*Задание*
Продолжите отрывок о переносе балета «Каменный цветок» из Кировского театра в Большой, начав сразу после его последнего предложения.

*Отрывок текста*

ГЛАВА БЕЗ НАЗВАНИЯ. "Я, Майя Плисецкая..."

   
   

В начале августа (N 31) в "АиФ" была опубликована статья о проблемах Большого театра. А через несколько дней появилась на свет книга "Я, Майя Плисецкая...", где автор - выдающаяся балерина - не только продолжает разговор о причинах сегодняшнего краха Большого театра, но и подтверждает мысли, высказанные в редакционной статье. 24 августа в Москве состоялась презентация книги, а в этом номере мы публикуем одну из ее глав (с сокращениями).

"КАМЕННЫЙ ЦВЕТОК" в Москве не удался. Московские балетоманы были единодушны в оценке. Но вот добрался до Москвы слух, что на сцене Кировского молодой хореограф, сам танцор (в той же "Вальпургиевой" Лавровского он исполнял прыжковую партию Пана), поставил "Цветок" по-своему, очень танцевально и неожиданно. Новое имя всегда зажигает энтузиазм среды, и, кто за глаза, кто повидав спектакль Григоровича, начали кампанию по перенесению балета из Кировского в Большой. Я гоже помогала. Долгие годы такая практика - тот же спектакль в Москве и Ленинграде, в Ленинграде и в Москве - была в ходу.

*Набор записей*
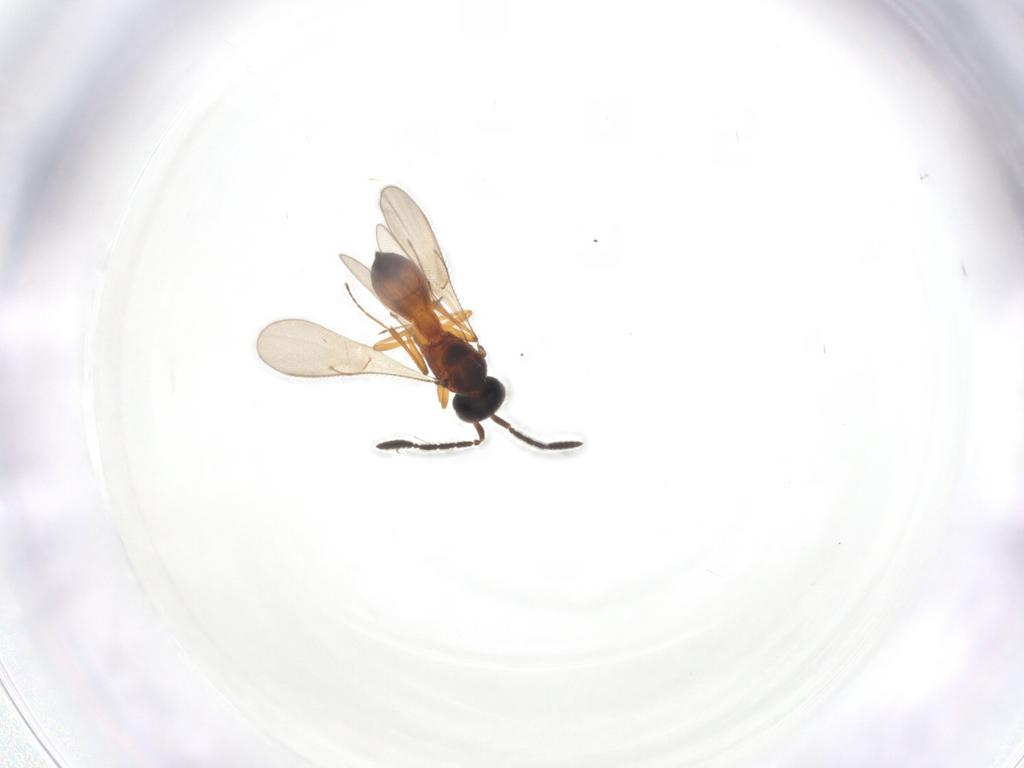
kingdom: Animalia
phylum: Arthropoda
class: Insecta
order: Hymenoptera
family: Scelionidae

* * *

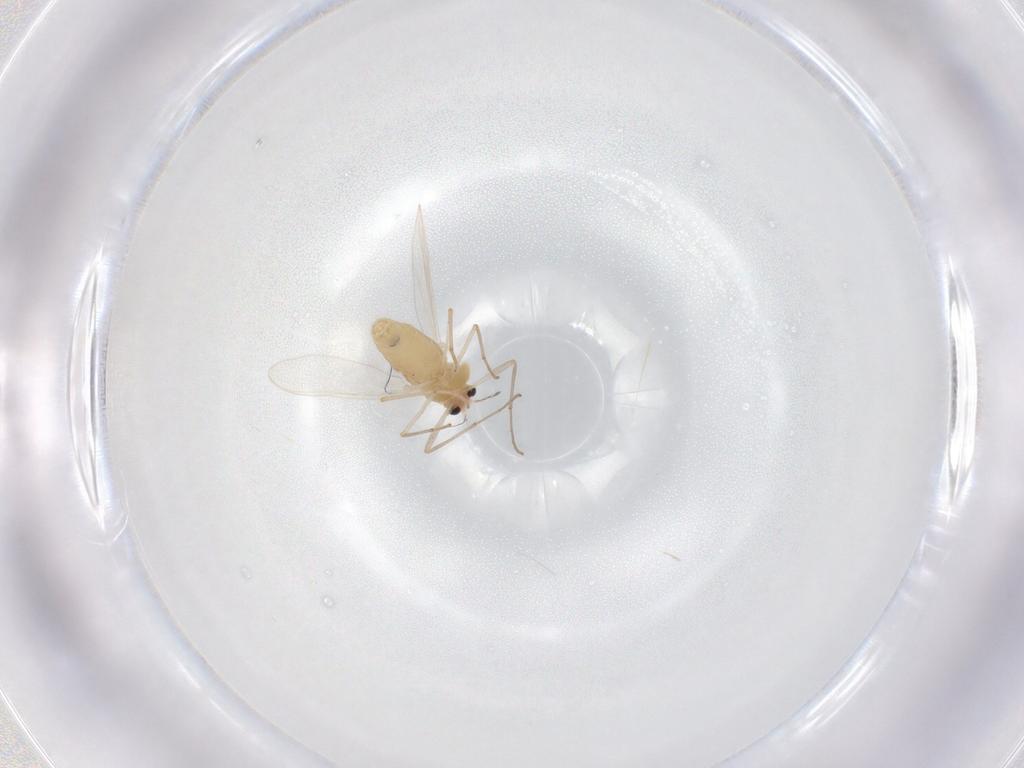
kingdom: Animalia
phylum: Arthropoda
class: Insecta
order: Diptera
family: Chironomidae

*Ответ*
В премьерах обоих "Каменных" я участвовала. В обоих танцевала Хозяйку Медной горы. "Хозяйка" ленинградца-два была мне много интереснее. Свежесть танцевальных комбинаций, очевидное спряжение их бажовскому образу верткой ящерки, разнообразие душевных состояний. Меня куда больше увлекла и захватила вторая работа. Новый спектакль был взят на гастроли в американский тур и прошел там хорошо. Я даже послала в Ленинград автору постановки приветственное письмецо, поздравляя его с удачей.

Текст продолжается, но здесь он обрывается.